GM has teamed up with Ventec Life Systems to build VOCSN critical care ventilators at GM’s Kokomo, Ind. manufacturing facility, which supports the production of precision electrical components. Ventec and GM’s collaboration has culminated in the sourcing of more than 700 individual parts that are needed to build up to 200,000 VOCSN. The multi-function ventilator was FDA cleared in 2017 and integrates five separate devices, including a critical care ventilator, oxygen concentrator, cough assist, suction and nebulizer into a single portable device.

Ford Motor Company is on track to manufacture ventilators for General Electric’s health care division. GE Healthcare and Ford will work together to scale up production of a simplified design of GE Healthcare’s existing ventilator. GE also reports that GE Healthcare has doubled its capacity of ventilator production since the COVID-19 outbreak and, independent of its collaboration with Ford, plans to double production again by the end of Q2 2020.

For his part, Tesla CEO Elon Musk tweeted that the company had procured 1,255 FDA-approved ResMed, Philips and Medtronic ventilators from China. The lion’s share was delivered to hospitals in the Golden State, according to California Governor Gavin Newsom. Tesla is also collaborating with medical supply company Medtronic to produce lower-end ventilators at Tesla’s factory in Fremont, Calif.

Duty of Care

The FDA’s guidance has also been amended to allow hospitals and healthcare professionals to use ventilators intended for other environments.

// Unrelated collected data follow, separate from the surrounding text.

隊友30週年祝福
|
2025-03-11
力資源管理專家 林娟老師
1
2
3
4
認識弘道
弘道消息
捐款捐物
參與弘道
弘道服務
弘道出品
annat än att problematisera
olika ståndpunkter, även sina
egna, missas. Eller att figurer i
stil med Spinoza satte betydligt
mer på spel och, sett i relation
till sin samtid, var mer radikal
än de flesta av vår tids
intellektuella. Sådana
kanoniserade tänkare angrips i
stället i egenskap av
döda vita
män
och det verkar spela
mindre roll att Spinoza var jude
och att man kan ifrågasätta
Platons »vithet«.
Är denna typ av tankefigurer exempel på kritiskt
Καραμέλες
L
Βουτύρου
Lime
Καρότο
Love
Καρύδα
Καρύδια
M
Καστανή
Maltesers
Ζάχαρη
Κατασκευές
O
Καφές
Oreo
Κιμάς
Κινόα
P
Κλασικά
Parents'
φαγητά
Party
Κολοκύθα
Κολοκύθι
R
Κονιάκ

But some specialists warn that even with mass production, an important caveat remains: staffing.

Managing patients on mechanical ventilators requires critical care personnel—critical care physicians, nurses and respiratory therapists—to optimize the clinical outcomes, and Moosa points out that shortages of healthcare personnel could negatively impact the way additional ventilators are used during a large-scale public health emergency.

There are about 134,000 licensed respiratory therapists in the United States. Respiratory therapists must have a detailed understanding of the expected response when mechanical ventilation is applied.

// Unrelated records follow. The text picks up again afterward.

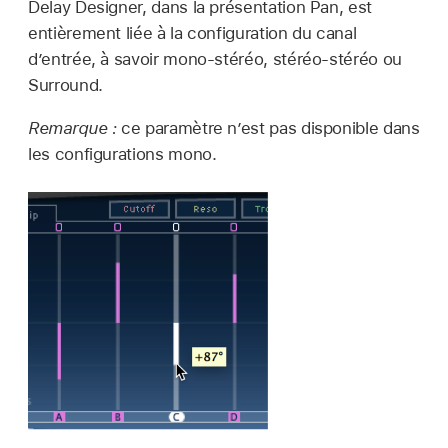
Delay Designer, dans la présentation Pan, est
entièrement liée à la configuration du canal
d’entrée, à savoir mono-stéréo, stéréo-stéréo ou
Surround.
Remarque :
ce paramètre n’est pas disponible dans
les configurations mono.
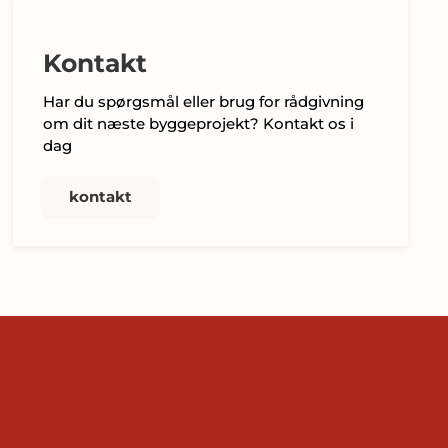
Kontakt
Har du spørgsmål eller brug for rådgivning
om dit næste byggeprojekt? Kontakt os i
dag
kontakt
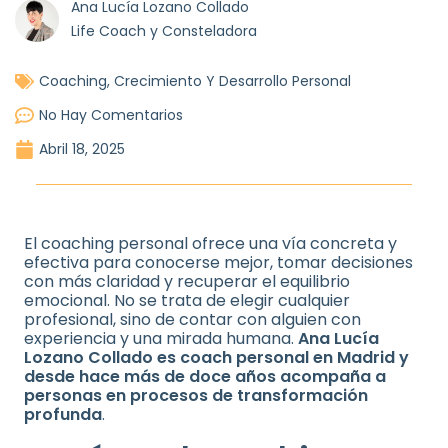
Ana Lucía Lozano Collado
Life Coach y Consteladora
Coaching
,
Crecimiento Y Desarrollo Personal
No Hay Comentarios
Abril 18, 2025
El coaching personal ofrece una vía concreta y
efectiva para conocerse mejor, tomar decisiones
con más claridad y recuperar el equilibrio
emocional. No se trata de elegir cualquier
profesional, sino de contar con alguien con
experiencia y una mirada humana.
Ana Lucía
Lozano Collado es coach personal en Madrid y
desde hace más de doce años acompaña a
personas en procesos de transformación
profunda
.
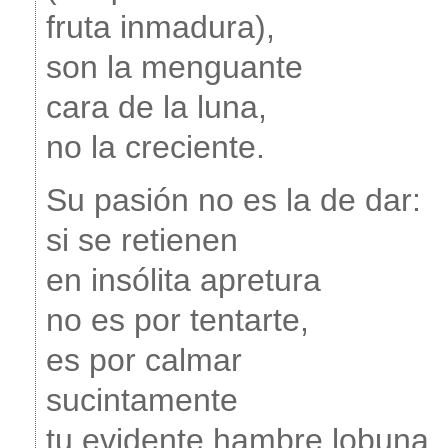
fruta inmadura),
son la menguante
cara de la luna,
no la creciente.
Su pasión no es la de dar:
si se retienen
en insólita apretura
no es por tentarte,
es por calmar
sucintamente
tu evidente hambre lobuna.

As the numbers rise during the pandemic, the number of professionals who have the competency to operate mechanical ventilators is expected to fall short of the patient load.

Another concern is that the reliability of machines cannot be in question, said Moosa, pointing to an approach where a single ventilator is adapted to support multiple patients. The American Association for Respiratory Care (AARC), a non-profit professional organization, issued a statement advising clinicians against sharing mechanical ventilators because it cannot be done safely with current equipment.

According to the AARC, “The physiology of patients with COVID‐19‐onset acute respiratory distress syndrome (ARDS) is complex. Even in ideal circumstances, ventilating a single patient with ARDS and non-homogenous lung disease is difficult and is associated with a 40%‐60% mortality rate. Attempting to ventilate multiple patients with COVID‐19, given the issues described here, could lead to poor outcomes and high mortality rates for all patients cohorted.”

READ MORE: Splitting Hairs Over Ventilator Sharing

While statistical modelling signals a dire need for ventilators and hospitals are overwhelmed under the strain of a spike in COVID-19 cases, healthcare workers like Moosa fear that there may be too many choke points to contend with. “No matter how much production is ramped up, it may not be enough to keep pace.”